Introduction

Small-cell lung carcinoma (SCLC) represents approximately 15% of all cases of lung cancer1. This cancer is characterized by rapid progression and a tendency to disseminate. Therefore, the majority of the patients are diagnosed after the disease has already progressed. Although SCLC is considered highly chemotherapy-sensitive, it usually relapses months later. As such, safe and effective second- or later-line chemotherapy regimens are required2,3. Currently, the topotecan (TOP) single agent regimen is the only regimen that has been proved to prolong overall survival (OS) of relapsed SCLC compared to the best supportive care4. This is why TOP is the most widely used chemotherapy regimen for relapsed or refractory SCLC5,6. However, it is known that TOP is not so effective for refractory-relapsed SCLC cases, who have relapsed within 60 or 90 days after the end of the previous, usually platinum doublet, chemotherapy. The objective response rate (RR) by TOP for refractory-relapsed cases has been estimated to be only 5%7.

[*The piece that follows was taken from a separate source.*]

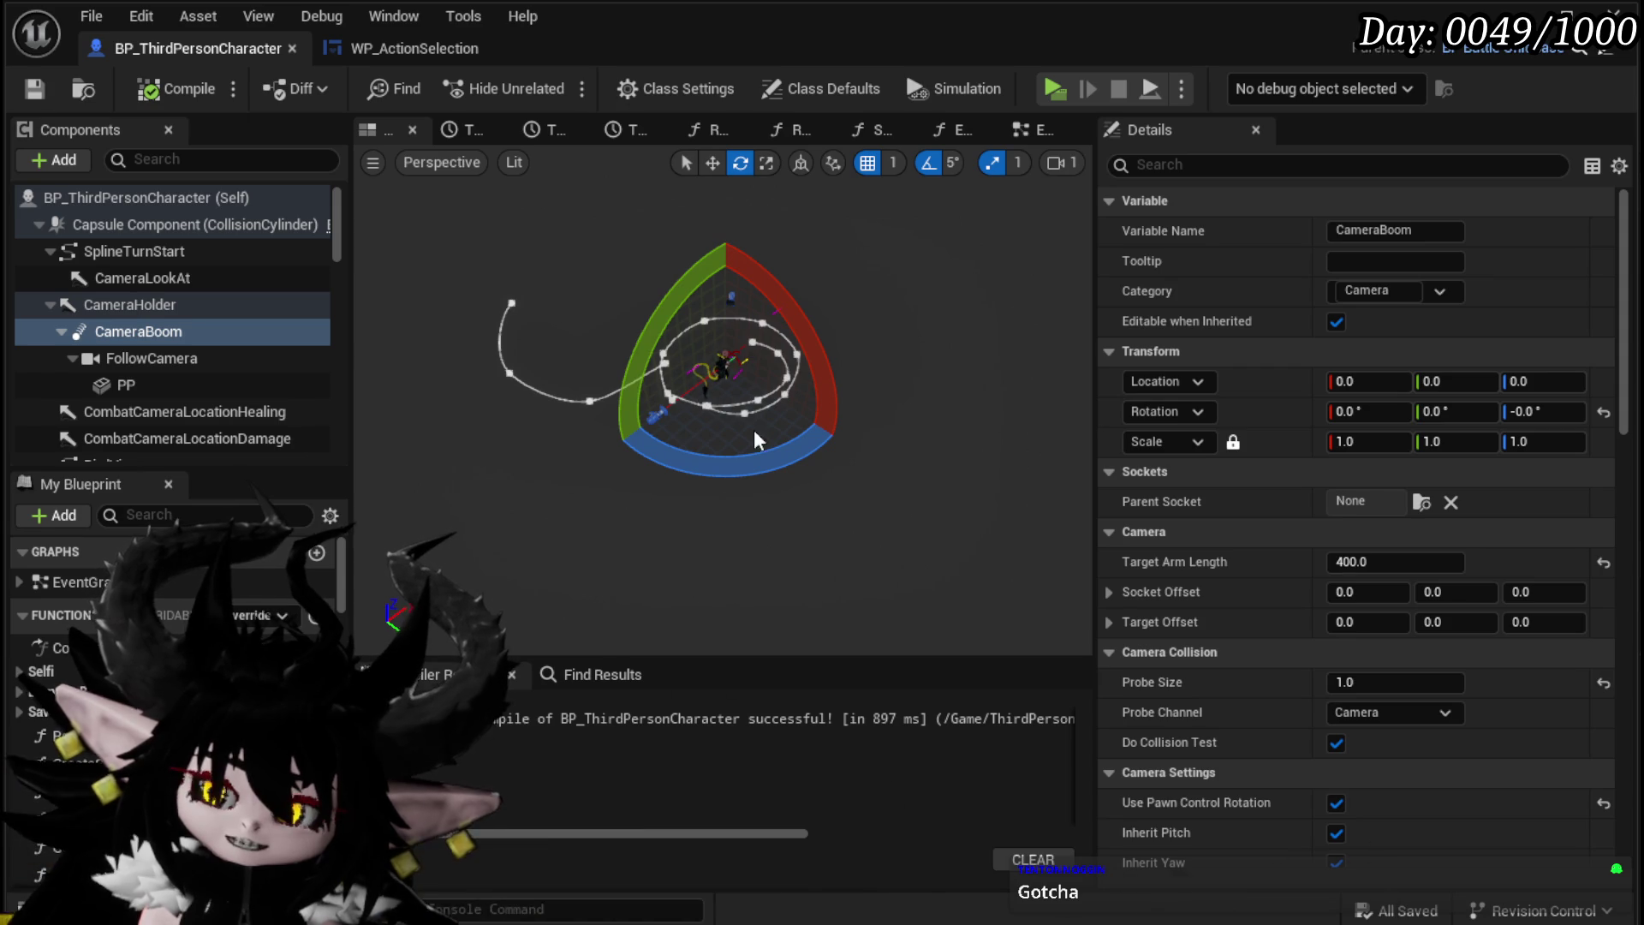
Step: Set the CameraBoom Target Arm Length back to 400.0 and compile and save
{"action": "left_click_drag", "start_coordinate": [1393, 561], "coordinate": [1383, 562]}
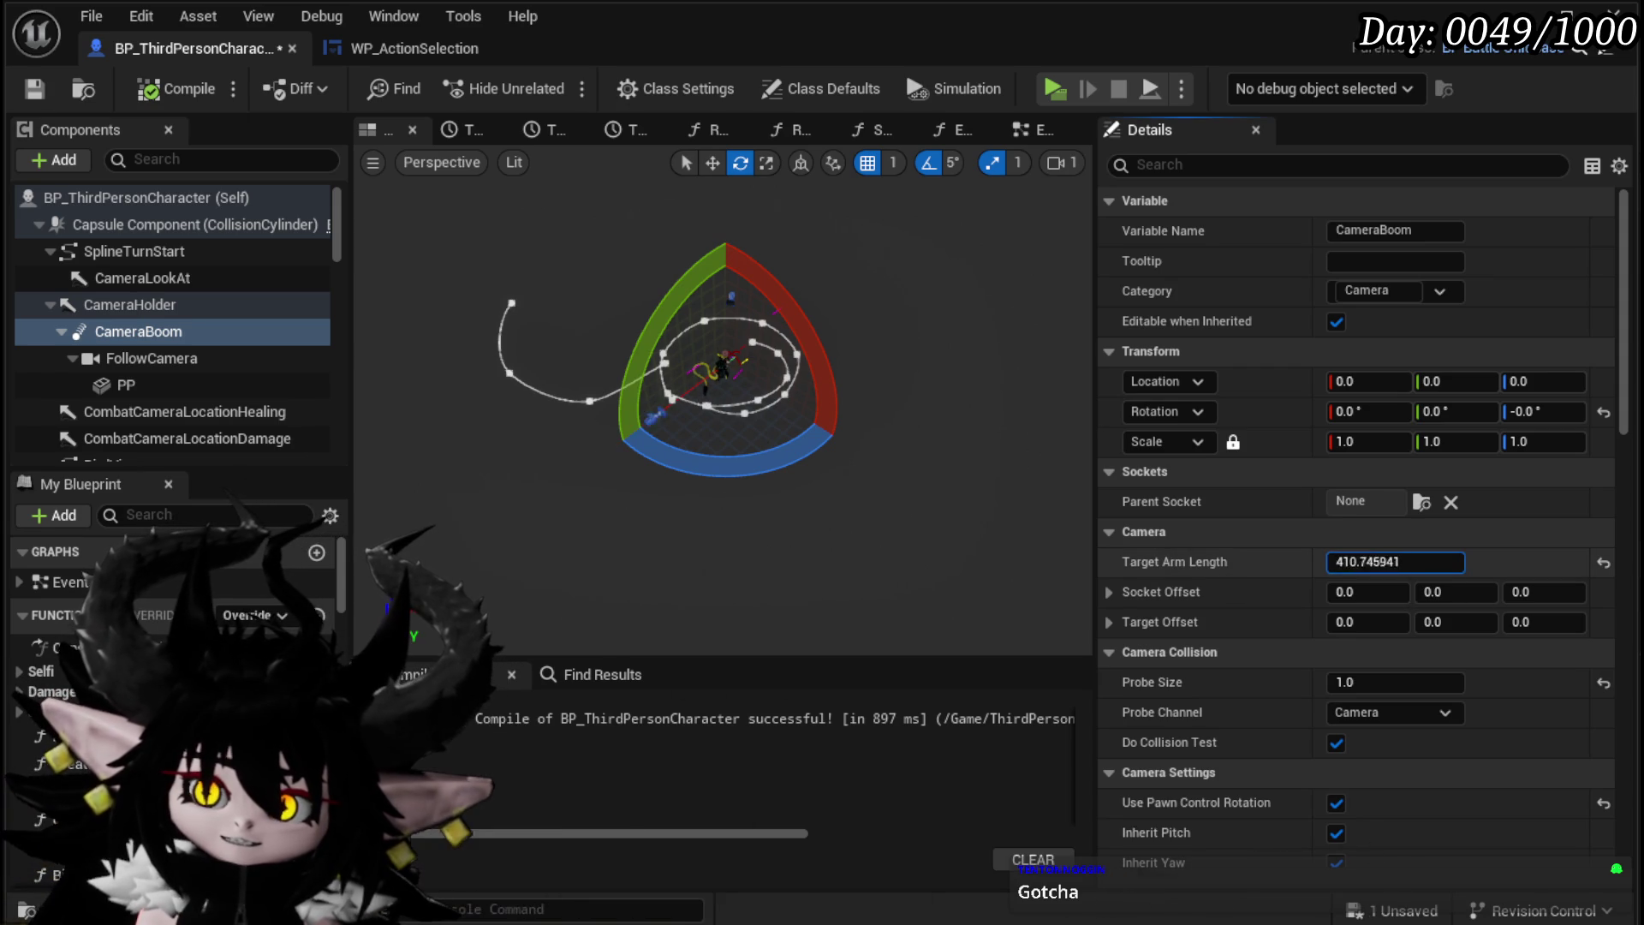
{"action": "type", "text": "00"}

Another promising chemotherapy regimen for relapsed SCLC is the amrubicin (AMR) single agent regimen2,3. AMR is a synthetic anthracycline with a structure similar to doxorubicin, which was approved in 2002 by the Japanese Government. Some previous studies suggested that AMR would be a good choice to treat relapsed SCLC, especially for refractory-relapsed cases and the Asian population8,9,10,11,12,13,14,15,16. The efficacy and safety of AMR are of considerable interest for all physicians who take care of patients with SCLC. However, the efficacy and adverse effect (AE) rate of AMR as reported by previous studies have seemed to vary greatly. Therefore, we tried to perform a systematic review and meta-analysis to provide data concerning objective response, survival and AEs of AMR when prescribed as the second- or third-line chemotherapy for patients with SCLC.

Methods

Institutional review board approval and patient consent were waivered because of the review nature of this study.

Study search

Two investigators (H.N., N.K.) systematically searched eligible articles independently. This search was conducted using the PubMed, Web of Science and Cochrane databases as of August 1st, 2015. The following search formula was used for PubMed: (“small-cell lung cancer” OR “small-cell lung carcinoma” OR “SCLC”) AND (relapsed OR refractory OR 2nd-line OR “second line” OR 3rd-line OR “third line” OR “previously treated”) AND (amrubicin OR AMR OR Calsed OR SM-5887). The inclusion criterion for a study to be included in this meta-analysis was that it should be a prospective study that was able to provide data for at least one of following outcomes by the AMR single agent regimen as second-line chemotherapy for a patient with SCLC: objective response, progression-free survival (PFS), overall survival (OS), hematological AE, non-hematological AE and treatment-related death (TRD). Some cases in a study could be treated as third-line chemotherapy, however, if all cases were treated as third- or later-line chemotherapy, or if any case was treated as fourth- or later-line chemotherapy, the study was excluded. Eastern Cooperative Oncology Group performance status had to be two or better. A regimen should be considered to meet current standards: 30–45 mg/m2 on day 1–3. Thus, non-standard regimens used in phase I study and a non-standard weekly regimen were excluded. The report had to be written in English language as a full article. Duplicate uses of the same data were excluded.

Outcome

For objective response analysis, we evaluated response rate (RR) and disease control rate (DCR). If neither the number nor rate of cases who satisfied objective response and disease control were directly provided, we calculated them as follows: RR was the sum of complete response and partial response, DCR was the sum of complete response, partial response and stable disease17.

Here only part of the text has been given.